- _What you need to do_
Starting with the opening line of the entries below, transcribe each line exactly up to and including the one that has "Ville-Marie Ouest, Westmount"; pictures are not copied.

- _Task input_
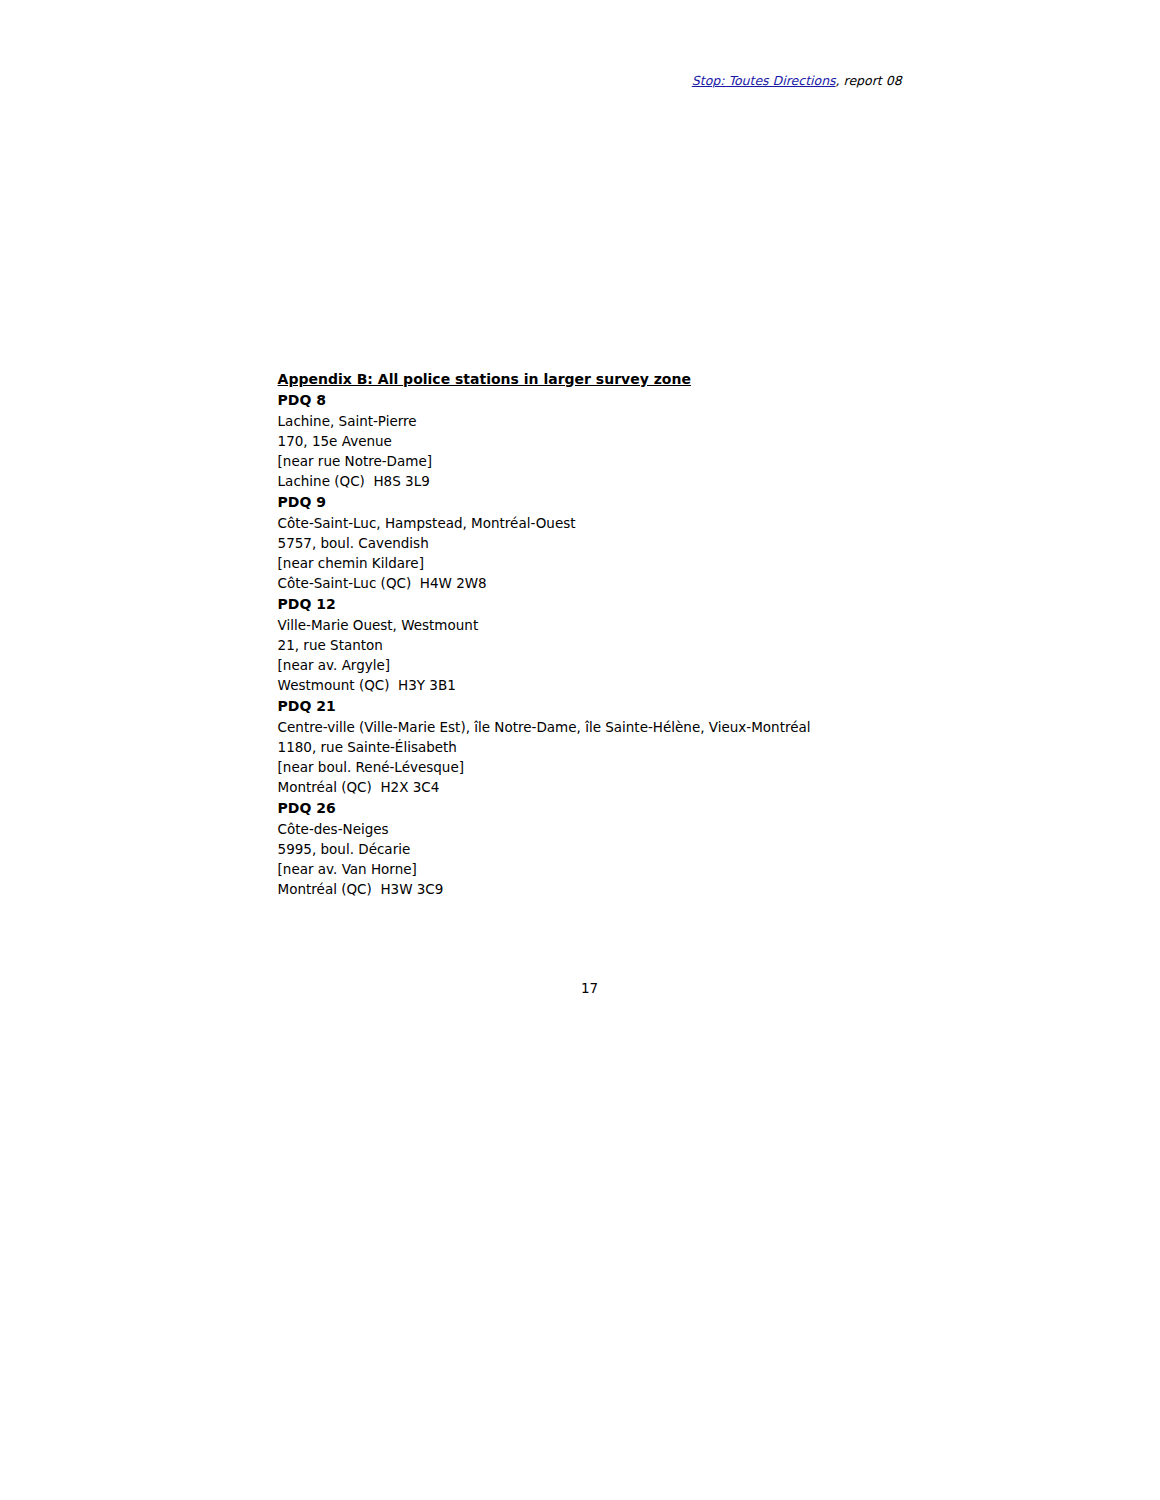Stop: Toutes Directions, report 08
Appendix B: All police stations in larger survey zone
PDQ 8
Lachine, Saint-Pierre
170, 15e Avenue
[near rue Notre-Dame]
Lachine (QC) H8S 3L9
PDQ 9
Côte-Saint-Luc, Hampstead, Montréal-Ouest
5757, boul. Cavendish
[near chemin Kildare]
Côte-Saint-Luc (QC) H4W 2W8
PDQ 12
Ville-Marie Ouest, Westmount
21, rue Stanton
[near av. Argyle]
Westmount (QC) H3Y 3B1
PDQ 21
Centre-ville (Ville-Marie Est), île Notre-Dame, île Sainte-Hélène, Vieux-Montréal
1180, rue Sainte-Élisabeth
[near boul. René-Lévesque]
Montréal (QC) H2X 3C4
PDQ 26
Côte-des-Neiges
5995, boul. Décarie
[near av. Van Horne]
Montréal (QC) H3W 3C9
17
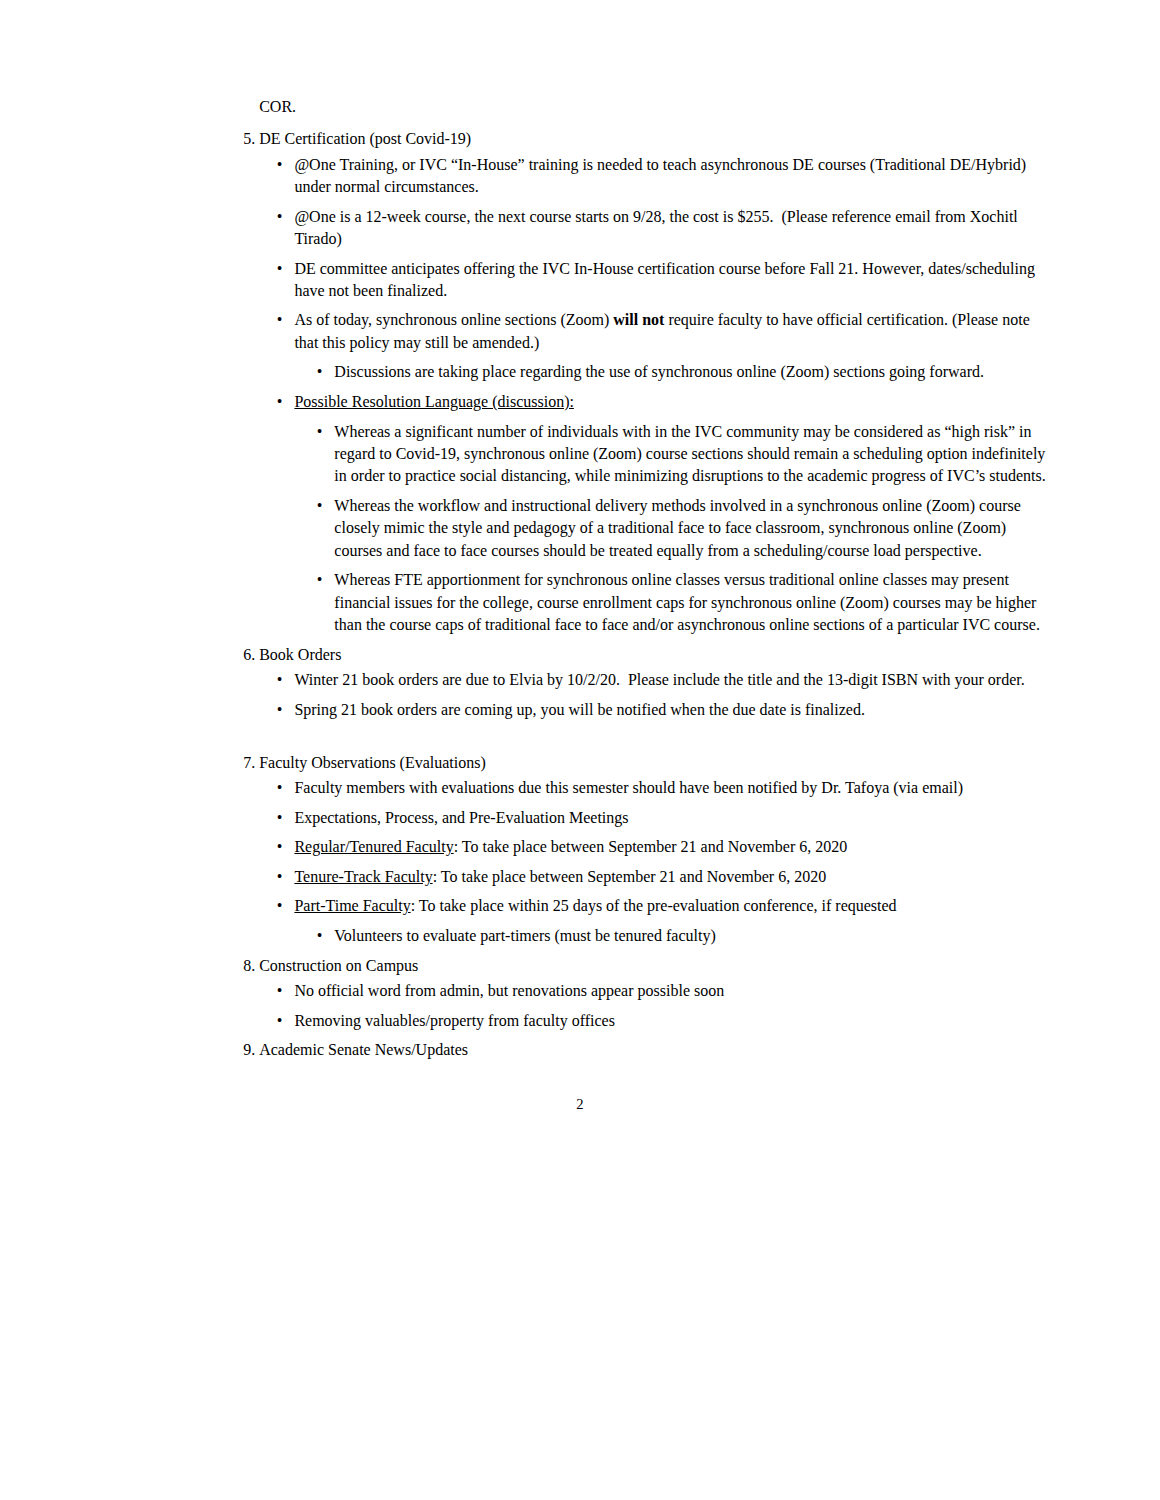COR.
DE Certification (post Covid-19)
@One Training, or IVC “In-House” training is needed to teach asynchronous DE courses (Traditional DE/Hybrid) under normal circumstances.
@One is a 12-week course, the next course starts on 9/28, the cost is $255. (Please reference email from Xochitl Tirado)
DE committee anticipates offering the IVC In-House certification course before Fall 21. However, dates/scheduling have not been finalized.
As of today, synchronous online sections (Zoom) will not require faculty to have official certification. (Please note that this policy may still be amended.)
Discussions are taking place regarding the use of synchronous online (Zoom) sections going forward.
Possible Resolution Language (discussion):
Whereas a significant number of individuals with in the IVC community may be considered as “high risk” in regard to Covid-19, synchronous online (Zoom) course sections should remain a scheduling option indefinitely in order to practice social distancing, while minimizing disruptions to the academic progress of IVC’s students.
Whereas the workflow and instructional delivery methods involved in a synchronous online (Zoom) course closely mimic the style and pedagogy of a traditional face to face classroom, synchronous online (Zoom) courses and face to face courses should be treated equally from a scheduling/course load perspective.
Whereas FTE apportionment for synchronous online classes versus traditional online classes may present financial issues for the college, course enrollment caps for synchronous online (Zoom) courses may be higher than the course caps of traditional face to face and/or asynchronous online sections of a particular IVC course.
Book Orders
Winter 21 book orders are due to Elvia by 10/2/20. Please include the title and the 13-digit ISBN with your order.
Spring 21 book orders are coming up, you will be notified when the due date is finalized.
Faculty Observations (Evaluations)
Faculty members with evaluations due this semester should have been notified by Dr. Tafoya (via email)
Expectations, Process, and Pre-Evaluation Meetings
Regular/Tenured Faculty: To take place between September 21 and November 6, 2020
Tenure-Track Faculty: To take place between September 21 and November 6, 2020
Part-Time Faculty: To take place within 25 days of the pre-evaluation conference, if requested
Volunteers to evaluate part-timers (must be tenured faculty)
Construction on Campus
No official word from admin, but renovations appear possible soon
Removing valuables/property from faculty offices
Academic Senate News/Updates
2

- _Response to the exercise_
Stop: Toutes Directions, report 08
Appendix B: All police stations in larger survey zone
PDQ 8
Lachine, Saint-Pierre
170, 15e Avenue
[near rue Notre-Dame]
Lachine (QC) H8S 3L9
PDQ 9
Côte-Saint-Luc, Hampstead, Montréal-Ouest
5757, boul. Cavendish
[near chemin Kildare]
Côte-Saint-Luc (QC) H4W 2W8
PDQ 12
Ville-Marie Ouest, Westmount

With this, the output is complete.